**Records to process:**
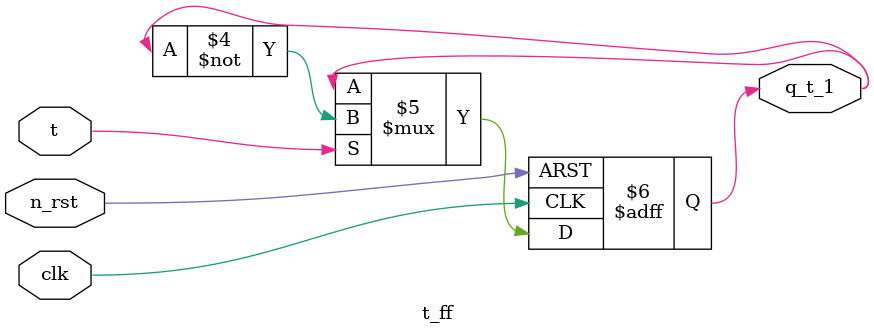
<source format=v>
module t_ff (
    input clk,
    input n_rst,
    input t,
    output reg q_t_1 // next state
);

always @(posedge clk or negedge n_rst)
    if(!n_rst)
        q_t_1 <= 1'b0;
    else begin
        q_t_1 <= (t == 1'b1)? ~q_t_1 : q_t_1;
    end

endmodule
</source>
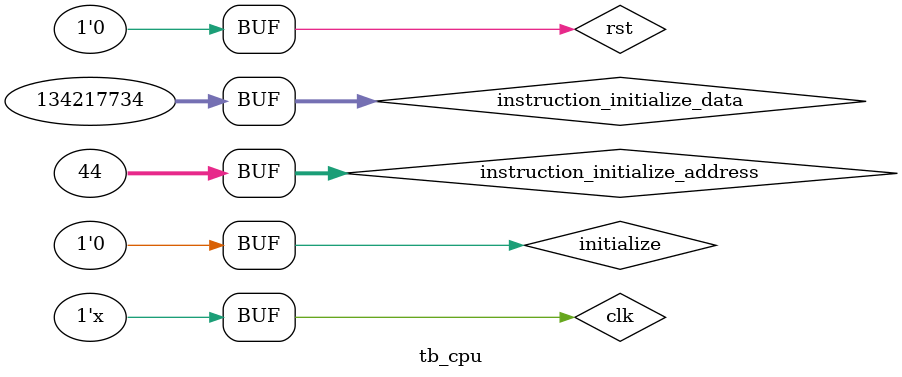
<source format=v>
`timescale 1ns / 1ns


module tb_cpu;

	// Inputs
	reg rst;
	reg clk;
	reg initialize;
	reg [31:0] instruction_initialize_data;
	reg [31:0] instruction_initialize_address;

	// Instantiate the Unit Under Test (UUT)
	cpu uut (
		.rst(rst), 
		.clk(clk), 
		.initialize(initialize), 
		.instruction_initialize_data(instruction_initialize_data), 
		.instruction_initialize_address(instruction_initialize_address)
	);

	initial begin
		// Initialize Inputs
		rst = 1;
		clk = 0;
		initialize = 1;
		instruction_initialize_data = 0;
		instruction_initialize_address = 0;

		#100;
      
        
		instruction_initialize_address = 0;
		instruction_initialize_data = 32'b000000_00000_00010_00001_00000_10_0000;      // ADD R1, R0, R2
		#20;
		instruction_initialize_address = 4;
		instruction_initialize_data = 32'b000000_00100_00100_01000_00000_10_0010;      // SUB R8, R4, $4
		#20;
		instruction_initialize_address = 8;
		instruction_initialize_data = 32'b000000_00101_00110_00111_00000_10_0101;      // OR R5, R6, R7
		#20;
		instruction_initialize_address = 12;
		instruction_initialize_data = 32'b101011_00000_01001_00000_00000_00_1100;      // SW R9, 12(R0)
		#20;
		instruction_initialize_address = 16;
		instruction_initialize_data = 32'b100011_00000_01100_00000_00000_00_1100;      // LW R12, 12(R0)
		#20
        instruction_initialize_address = 20;
        instruction_initialize_data = 32'b000100_00000_00000_00000_00000_00_0000;
		// instruction_initialize_data = 32'b000100_00000_00000_11111_11111_11_1111;      // BEQ R0, R0, -1
		#20;
		
		
		// NEW STUFF
		instruction_initialize_address = 24;
	    instruction_initialize_data = 32'b001000_00110_00110_00000_00000_00_1010;      // ADDI R6, R6, 10 
		#20;
		instruction_initialize_address = 28;
        instruction_initialize_data = 32'b000000_11111_10000_11111_00000_10_1010;      // SLT R31, R31, R16 
		#20;
		instruction_initialize_address = 32;
	    instruction_initialize_data = 32'b001111_00000_00000_00000_00000_00_0001;      // LUI R0, 1 
		#20;
	    instruction_initialize_address = 36;
		instruction_initialize_data = 32'b000011_00000_00001_00000_00000_00_0001;      // BNE R0, R1, 1     
        #20
        instruction_initialize_address = 40;
		instruction_initialize_data = 32'b000010_00000_00000_00000_00000_00_0110;      // J 6
		#20;
        instruction_initialize_address = 44;
		instruction_initialize_data = 32'b000010_00000_00000_00000_00000_00_0110;      // J 6
		#20;
		
		initialize = 0;
		rst = 0;
		
	end
      
always
#5 clk = ~clk;
endmodule


</source>
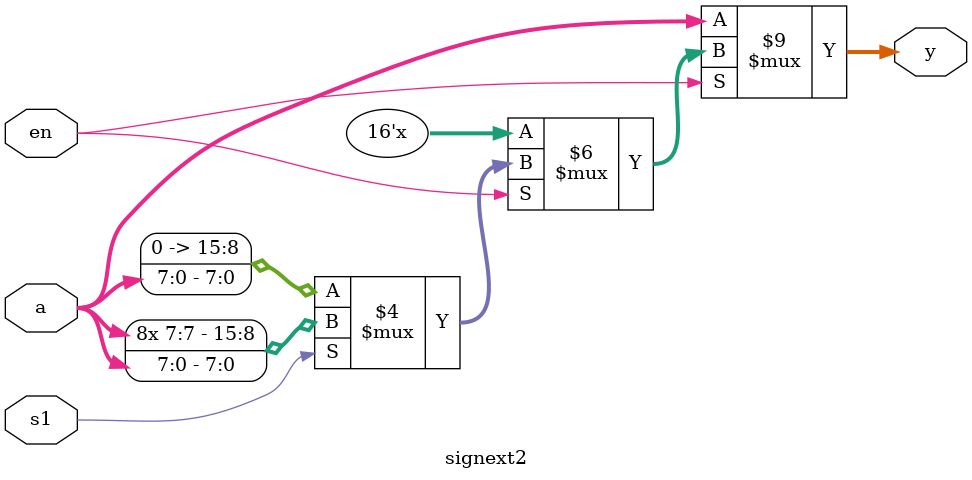
<source format=v>
module signext2(
	input [15:0] a,
	input s1,
	input en,
	output reg [15:0] y);

	always @(*) begin
		if (en) begin
			if (s1)
				y = {{8{a[7]}}, a[7:0]};
			else 
				y = {{8{1'b0}}, a[7:0]};
		end else begin
			y = a[15:0];
		end
	end
endmodule
</source>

**Your goal:** Scan the listing for the word "output". Copy every line in which it appears.

**Completed task:**
    output reg q_t_1 // next state
	output reg [15:0] y);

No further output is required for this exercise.